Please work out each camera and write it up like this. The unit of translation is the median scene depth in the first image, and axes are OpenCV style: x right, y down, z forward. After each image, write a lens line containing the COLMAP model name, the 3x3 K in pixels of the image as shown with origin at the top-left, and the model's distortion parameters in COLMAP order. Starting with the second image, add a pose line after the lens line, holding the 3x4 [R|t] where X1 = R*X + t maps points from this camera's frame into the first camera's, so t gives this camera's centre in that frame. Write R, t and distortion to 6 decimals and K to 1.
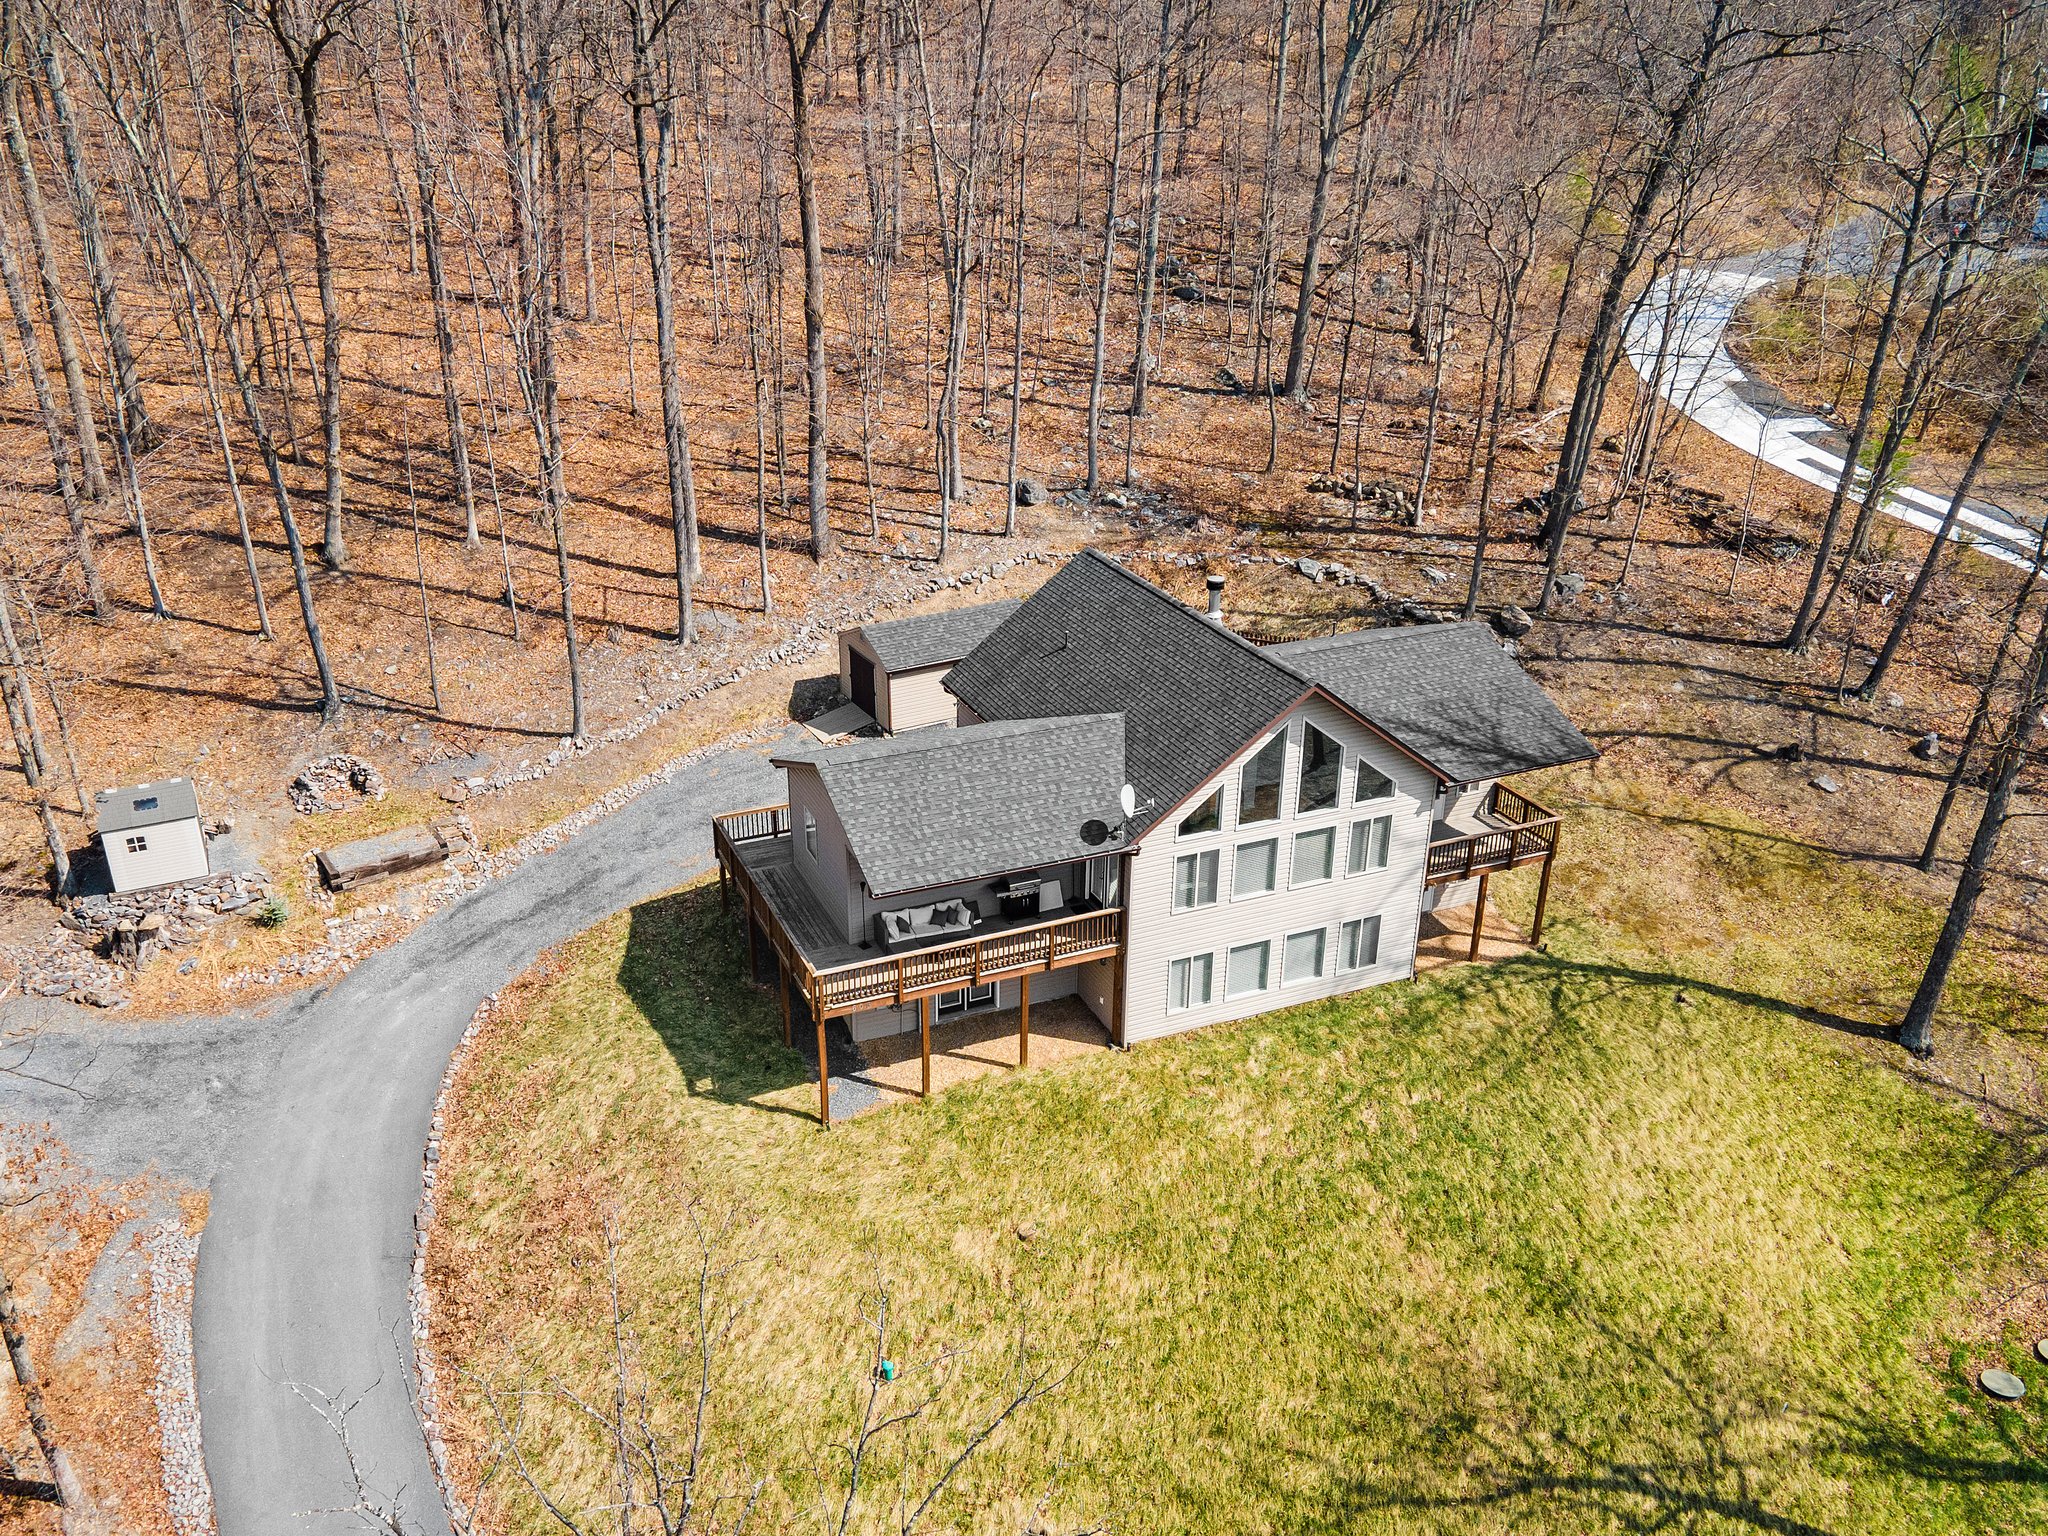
lens RADIAL K [[1818.5, 0, 957.9], [0, 1818.5, 749.7], [0, 0, 1]] dist [0.049376, -0.041641]
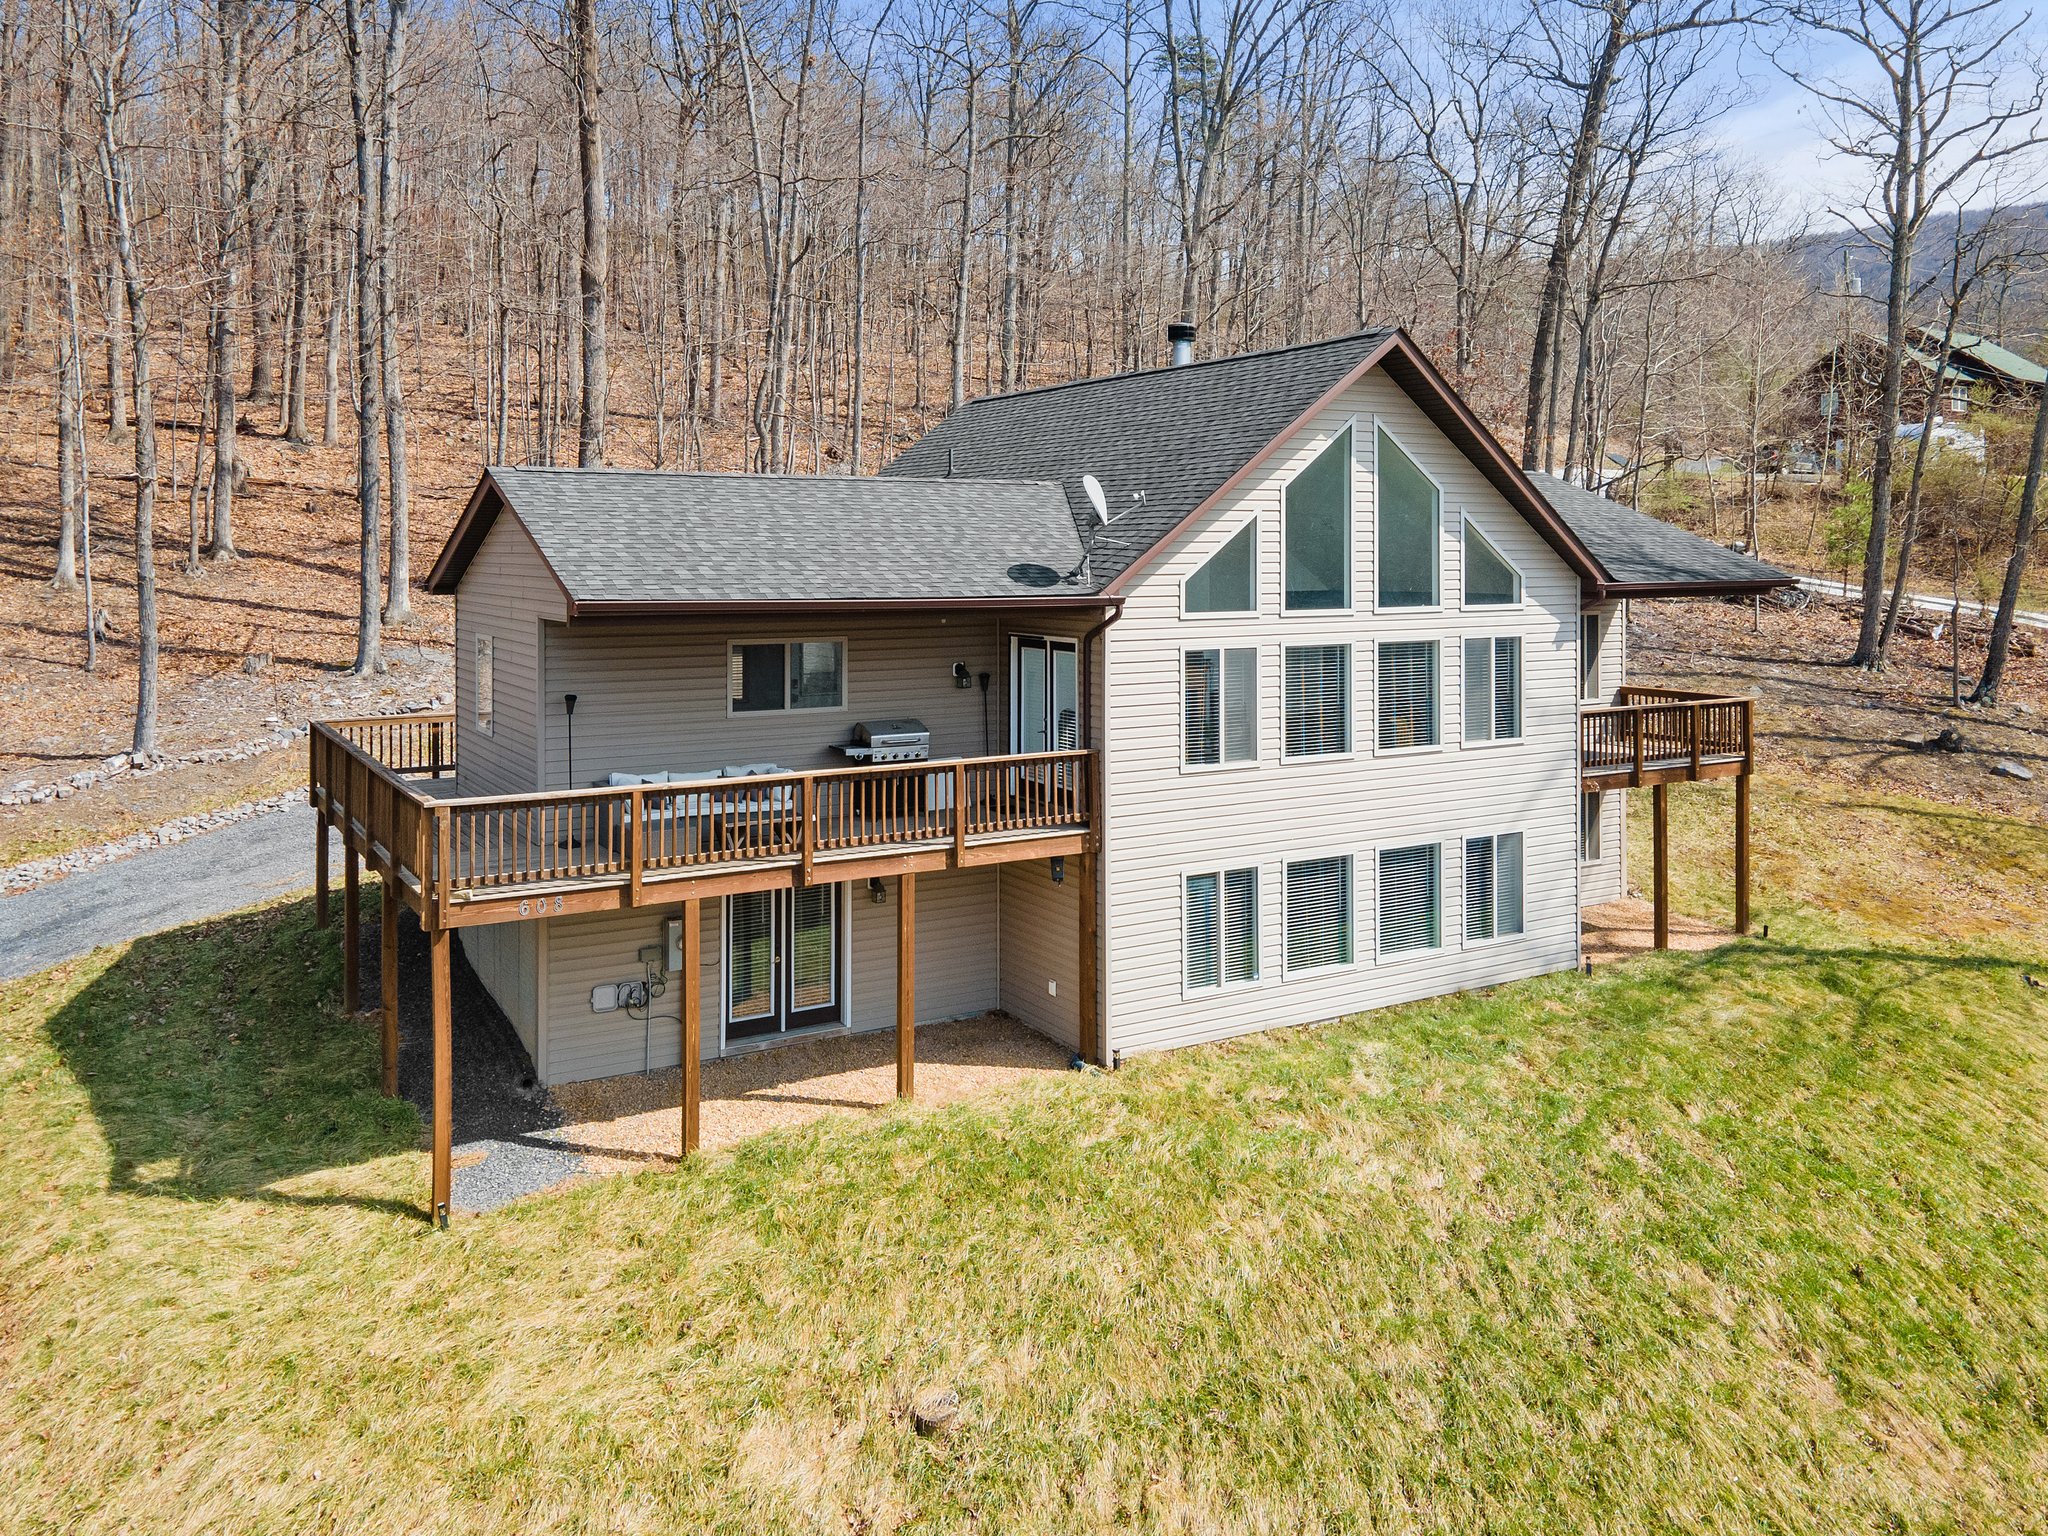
lens RADIAL K [[1625.6, 0, 1041.8], [0, 1625.6, 562.9], [0, 0, 1]] dist [0.041311, 0.014345]
pose [[0.988588, -0.003373, 0.150609, 0.006687], [0.062795, 0.917980, -0.391625, 0.190032], [-0.136935, 0.396613, 0.907715, 0.489163]]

Problem description >> Please set out the lines above as a numbered list, skipping any blank lines and leaving the pictures out.

Solution to this problem >>
1. Please work out each camera and write it up like this. The unit of translation is the median scene depth in the first image, and axes are OpenCV style: x right, y down, z forward. After each image, write a lens line containing the COLMAP model name, the 3x3 K in pixels of the image as shown with origin at the top-left, and the model's distortion parameters in COLMAP order. Starting with the second image, add a pose line after the lens line, holding the 3x4 [R|t] where X1 = R*X + t maps points from this camera's frame into the first camera's, so t gives this camera's centre in that frame. Write R, t and distortion to 6 decimals and K to 1.
2. lens RADIAL K [[1818.5, 0, 957.9], [0, 1818.5, 749.7], [0, 0, 1]] dist [0.049376, -0.041641]
3. lens RADIAL K [[1625.6, 0, 1041.8], [0, 1625.6, 562.9], [0, 0, 1]] dist [0.041311, 0.014345]
4. pose [[0.988588, -0.003373, 0.150609, 0.006687], [0.062795, 0.917980, -0.391625, 0.190032], [-0.136935, 0.396613, 0.907715, 0.489163]]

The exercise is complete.